# Jeff's newsletter signup on the sidebar



## DougE (Monday at 3:46 PM)

TulsaJeff
  There any way y'all can move it down to the bottom of the sidebar? I find it distracting where it is now.


----------



## tx smoker (Monday at 5:26 PM)

I'm with you on this one. It just showed up a little while ago and the placement is kind of annoying. If it could be moved, that would be greatly appreciated.

Robert


----------



## DougE (Monday at 5:39 PM)

tx smoker said:


> I'm with you on this one. It just showed up a little while ago and the placement is kind of annoying. If it could be moved, that would be greatly appreciated.
> 
> Robert


Glad it wasn't just me, Robert.


----------



## tbern (Monday at 5:41 PM)

Did it get moved? On my Kindle, it's showing up way on the bottom and not in the way at all.


----------



## DougE (Monday at 5:44 PM)

tbern said:


> Did it get moved? On my Kindle, it's showing up way on the bottom and not in the way at all.

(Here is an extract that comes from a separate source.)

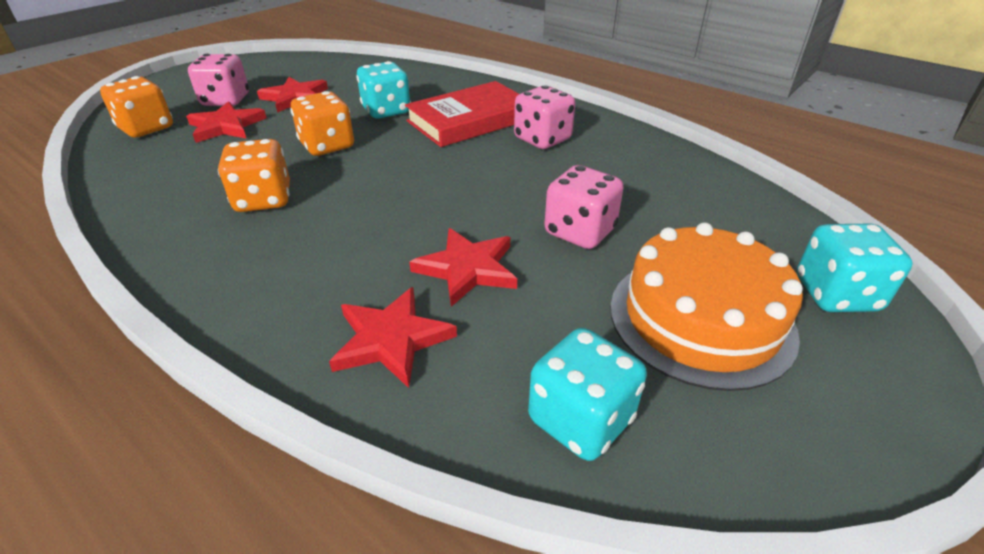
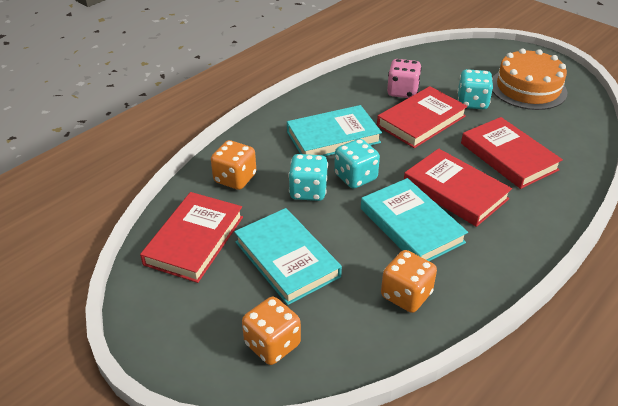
pink dice: 3 -> 1
red book: 1 -> 4
red star: 4 -> 0
turquoise book: 0 -> 3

Its in the same place on the home page too.


----------



## JckDanls 07 (Monday at 6:09 PM)

Yup..  the bright white is killer when your in dark mode ...


----------



## DougE (Monday at 6:13 PM)

JckDanls 07 said:


> Yup..  the bright white is killer when your in dark mode ...


The orange at the top doesn't help either. It all sticks out like sore thumb and just makes you look that way.


----------